L’annonce du déblocage de trois milliards de dollars pour aider la province, suite à la visite en juillet du Premier ministre irakien Haider al-Abadi, n’a pas permis de calmer la colère des habitants. Sur le terrain, la tension continue de monter, accentuée par les violents affrontements ayant opposé les manifestants aux forces de l’ordre ces derniers jours. Dès le début des contestations, M. Abadi avait exigé des autorités irakiennes de ne pas tirer sur des manifestants non armés, une instruction réitérée cette semaine après avoir ordonné « qu’aucune balle réelle ne soit tirée » sur la foule. Un protestataire a toutefois été tué mercredi soir après avoir reçu une balle des forces de l’ordre, et 25 ont été blessés. Au total, au moins 22 manifestants ont été tués depuis juillet tandis que 22 membres des autorités irakiennes ont été récemment blessés, ont affirmé à l’AFP des sources médicales proches des services de sécurité. Hier, des milliers de manifestants se sont réunis autour du siège du gouvernorat de Bassora qui a été partiellement incendié cette semaine lors des protestations, tandis que l’autoroute menant de cette ville à Bagdad a été bloquée cette semaine.


(Lire aussi : Troubles près d’infrastructures stratégiques à Bassora)


Vide politique

Dans la matinée d’hier, le principal port du pays, Oum Kasr, a été fermé après que les protestataires ont bloqué son entrée dans la nuit de mercredi à jeudi. Selon des employés du port, toutes les opérations ont cessé hier et « les camions et le personnel étaient dans l’incapacité d’entrer ou de sortir du complexe » portuaire, a rapporté Reuters. Les autorités irakiennes ont annoncé l’instauration d’un couvre-feu dans l’objectif de dissuader les manifestants de descendre dans la rue, avant de l’annuler quelques minutes avant son entrée en vigueur hier après-midi.

« Il y a une sorte d’amplification des griefs parce qu’il y a aussi un vide politique alors que la formation d’un nouveau gouvernement se fait attendre.
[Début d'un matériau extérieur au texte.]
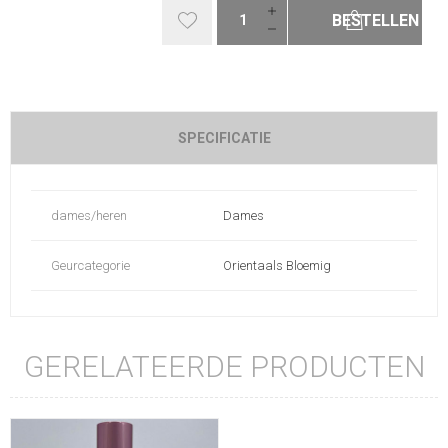
BESTELLEN
SPECIFICATIE
dames/heren
Dames
Geurcategorie
Orientaals Bloemig
GERELATEERDE PRODUCTEN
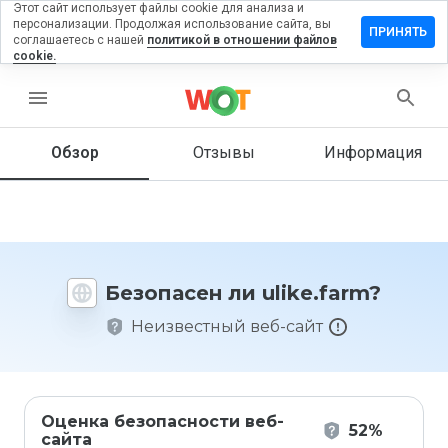
Этот сайт использует файлы cookie для анализа и
персонализации. Продолжая использование сайта, вы
ставить
ПРИНЯТЬ
соглашаетесь с нашей
политикой в отношении файлов
тзыв на
cookie.
like.farm
menu
Обзор
Отзывы
Информация
Как бы
вы
оценили
этот
сайт от
1 до 5?
Безопасен ли ulike.farm?
Неизвестный веб-сайт
Оценка безопасности веб-
52%
сайта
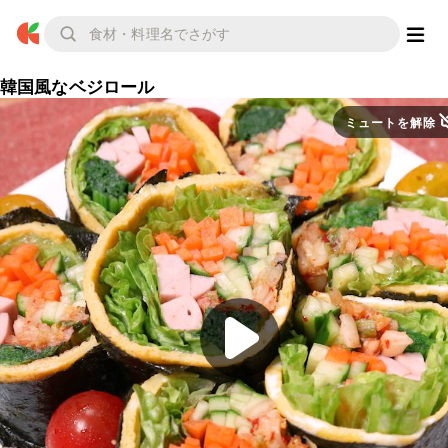
韓国風なベジロール
ミュートを解除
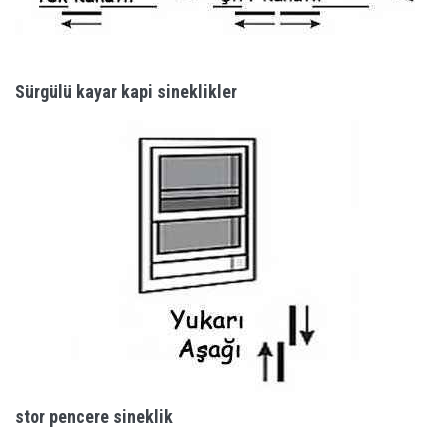
Sürgülü kayar kapi sineklikler
stor pencere sineklik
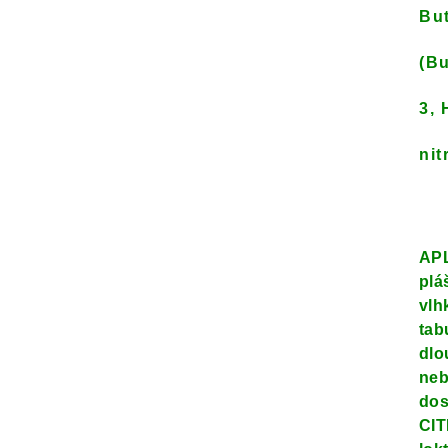
But
(Bu
3, 
nit
APL
plá
vlh
tab
dlo
neb
dos
CIT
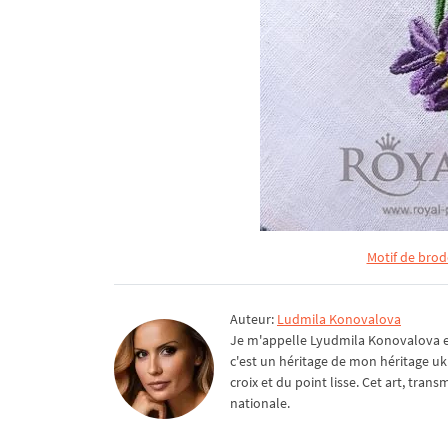
Motif de bro
Auteur:
Ludmila Konovalova
Je m'appelle Lyudmila Konovalova et 
c'est un héritage de mon héritage uk
croix et du point lisse. Cet art, tra
nationale.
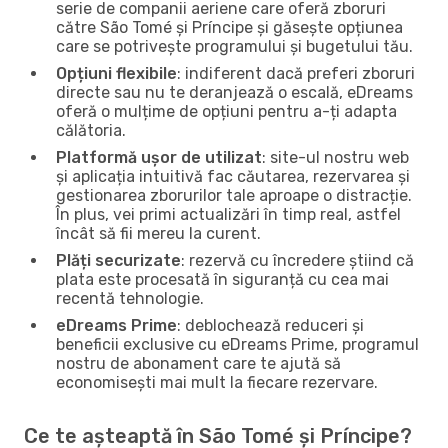
serie de companii aeriene care oferă zboruri
către São Tomé și Príncipe și găsește opțiunea
care se potrivește programului și bugetului tău.
Opțiuni flexibile
: indiferent dacă preferi zboruri
directe sau nu te deranjează o escală, eDreams
oferă o mulțime de opțiuni pentru a-ți adapta
călătoria.
Platformă ușor de utilizat
: site-ul nostru web
și aplicația intuitivă fac căutarea, rezervarea și
gestionarea zborurilor tale aproape o distracție.
În plus, vei primi actualizări în timp real, astfel
încât să fii mereu la curent.
Plăți securizate
: rezervă cu încredere știind că
plata este procesată în siguranță cu cea mai
recentă tehnologie.
eDreams Prime
: deblochează reduceri și
beneficii exclusive cu eDreams Prime, programul
nostru de abonament care te ajută să
economisești mai mult la fiecare rezervare.
Ce te așteaptă în São Tomé și Príncipe?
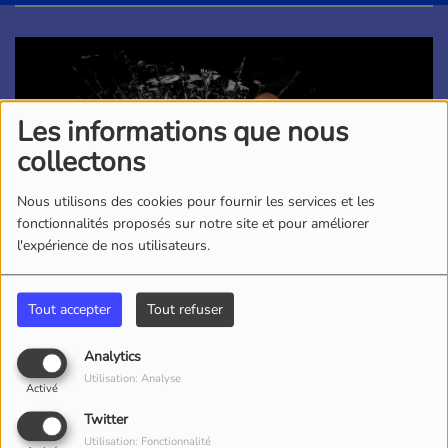
Les informations que nous
collectons
Nous utilisons des cookies pour fournir les services et les
fonctionnalités proposés sur notre site et pour améliorer
l'expérience de nos utilisateurs.
Tout accepter
Tout refuser
Analytics
02 NOVEMBRE 2025
Utilisation: Analyse
Activé
Un homme de 26 ans a été déféré ce samedi devant le
Twitter
parquet de Bourges, à la suite de faits de violences
Utilisation: Fonctionnalité
conjugales.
Ce qui se fait sentir à travers un certain nombre de dysfonctionnements institutionnels », observe Mme Benraad. « Il n’y a pas d’institutions qui représentent vraiment l’État central dans ces régions – en tout cas elles ne fonctionnent pas », explique-t-elle, avant d’ajouter que « les autorités provinciales ne sont pas très appréciées par le peuple parce que, de la même manière que le gouvernement central a été incapable d’apporter à la population ce qu’elle demandait, elles n’ont pas un bilan exceptionnel non plus ».
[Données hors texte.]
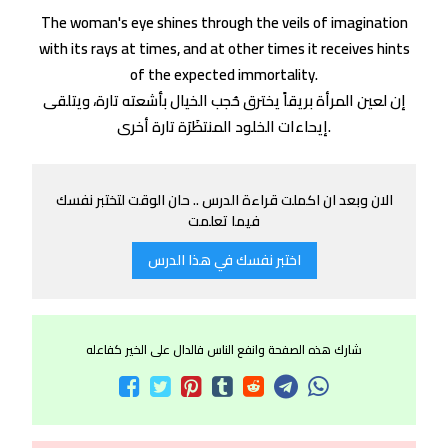
The woman's eye shines through the veils of imagination
with its rays at times, and at other times it receives hints
of the expected immortality.
إن لعين المرأة بريقاً يخترق حُجب الخيال بأشعته تارة، ويتلقى
إيحاءات الخلود المنتظَرَة تارة أخرى.
الان وبعد ان اكملت قراءة الدرس .. حان الوقت لتختبر نفسك
فيما تعلمت
اختبر نفسك في هذا الدرس
شارك هذه الصفحة وانفع الناس فالدال على الخير كفاعله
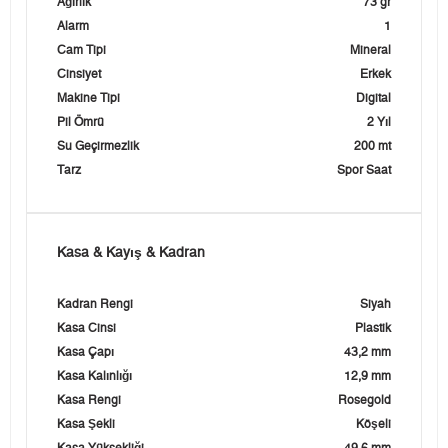
Ağırlık
73 gr
Alarm
1
Cam Tipi
Mineral
Cinsiyet
Erkek
Makine Tipi
Digital
Pil Ömrü
2 Yıl
Su Geçirmezlik
200 mt
Tarz
Spor Saat
Kasa & Kayış & Kadran
Kadran Rengi
Siyah
Kasa Cinsi
Plastik
Kasa Çapı
43,2 mm
Kasa Kalınlığı
12,9 mm
Kasa Rengi
Rosegold
Kasa Şekli
Köşeli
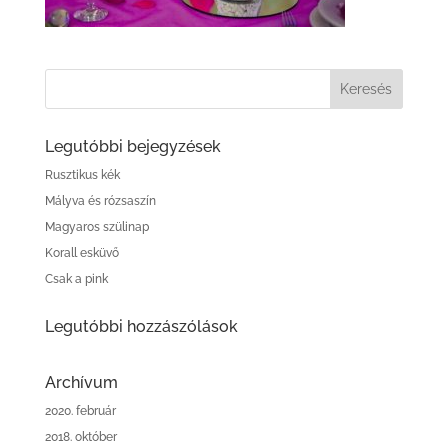
Legutóbbi bejegyzések
Rusztikus kék
Mályva és rózsaszín
Magyaros szülinap
Korall esküvő
Csak a pink
Legutóbbi hozzászólások
Archívum
2020. február
2018. október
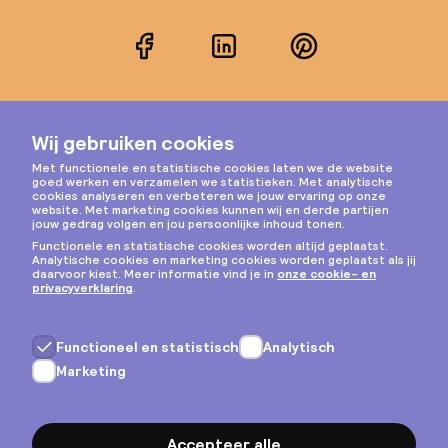
Facebook
LinkedIn
Pinterest
Instagram
Privacy & cookies
Algemene voorwaarden
Copyright © 2026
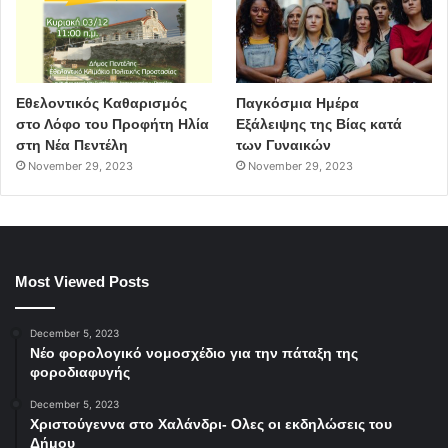
Εθελοντικός Καθαρισμός
Παγκόσμια Ημέρα
στο Λόφο του Προφήτη Ηλία
Εξάλειψης της Βίας κατά
στη Νέα Πεντέλη
των Γυναικών
November 29, 2023
November 29, 2023
Most Viewed Posts
December 5, 2023
Νέο φορολογικό νομοσχέδιο για την πάταξη της
φοροδιαφυγής
Δήμος Παπάγου - Χολαργού
December 5, 2023
Φεστιβάλ Παπάγου- Χολαργού
Χριστούγεννα στο Χαλάνδρι- Ολες οι εκδηλώσεις του
Δήμου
Le travail des autorités irakiennes est d’autant plus délicat qu’elles sont particulièrement affaiblies depuis la lutte acharnée menée par Bagdad contre les jihadistes de l’EI qui continuent d’opérer dans certaines zones du pays. S’ajoutent à cela les difficultés de la classe politique à s’entendre et la longueur des tractations pour la formation d’un gouvernement depuis les élections législatives de mai dernier. « Les promesses de changement se sont déjà noyées dans les tractations qui ont eu lieu après l’élection », alors que certains candidats tels que Moqtada Sadr ont défendu une ligne politique antisystème, note la spécialiste. Selon Mme Benraad, les manifestants dénoncent ainsi « la déconnexion de ces élites politiques et cette petite cuisine politique à Bagdad qui ne correspond pas du tout à ce qui se passe sur le terrain et aux demandes des civils ».
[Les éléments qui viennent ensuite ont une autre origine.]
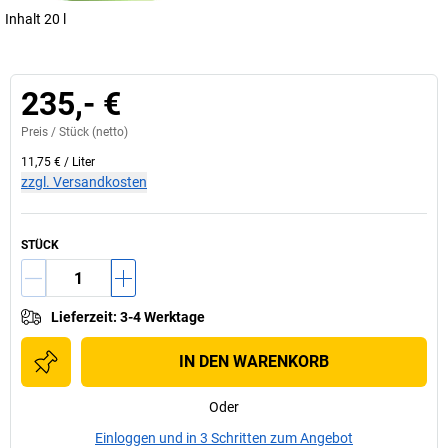
Inhalt 20 l
235,- €
Preis /
Stück
(netto)
11,75 €
/
Liter
zzgl. Versandkosten
STÜCK
Lieferzeit
:
3-4 Werktage
IN DEN WARENKORB
Oder
Einloggen und in 3 Schritten zum Angebot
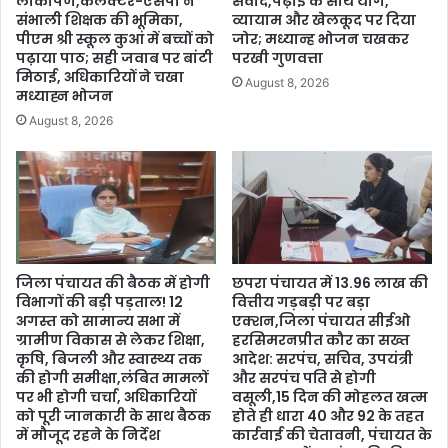
लोकार्पण,कलेक्टर-एसपी ने
संवाद,पढ़ाई के साथ योग,
संभाली शिक्षक की भूमिका,
व्यायाम और खेलकूद पर दिया
पीएम श्री स्कूल कुआं में बच्चों को
जोर; मध्यान्ह भोजन चखकर
पढ़ाया पाठ; सही जवाब पर बांटी
परखी गुणवत्ता
मिठाई, अधिकारियों ने चखा
August 8, 2026
मध्याह्न भोजन
August 8, 2026
जिला पंचायत की बैठक में होगी
छपरा पंचायत में 13.96 लाख की
विभागों की बड़ी पड़ताल! 12
वित्तीय गड़बड़ी पर बड़ा
अगस्त को सामान्य सभा में
एक्शन,जिला पंचायत सीईओ
ग्रामीण विकास से लेकर शिक्षा,
हरसिमरनप्रीत कौर का सख्त
कृषि, बिजली और स्वास्थ्य तक
आदेश: सरपंच, सचिव, उपयंत्री
की होगी समीक्षा,लंबित मामलों
और सरपंच पति से होगी
पर भी होगी चर्चा, अधिकारियों
वसूली,15 दिन की मोहलत खत्म
को पूरी जानकारी के साथ बैठक
होते ही धारा 40 और 92 के तहत
में मौजूद रहने के निर्देश
कार्रवाई की चेतावनी, पंचायत के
Avec la montée des revendications sociales dans le Sud, « les dirigeants politiques irakiens sont actuellement dans une mauvaise situation », souligne M. Kadhim. « D’un côté, M. Abadi n’a que quelques semaines avant la fin de son mandat et il est face à une opposition difficile pour un second mandat », poursuit-il. Selon lui, « la plupart de son temps et de son énergie sont consommés dans cette lutte politique et très peu par l’exécution de ses tâches de gouvernance. Il a perdu quatre ans sans rien faire pour lutter contre la corruption ou améliorer les services, et il essaie maintenant de faire le travail de quatre ans en quatre semaines ». « Ces manifestations pourraient mettre fin à ses espoirs pour un second mandat », conclut M. Kadhim.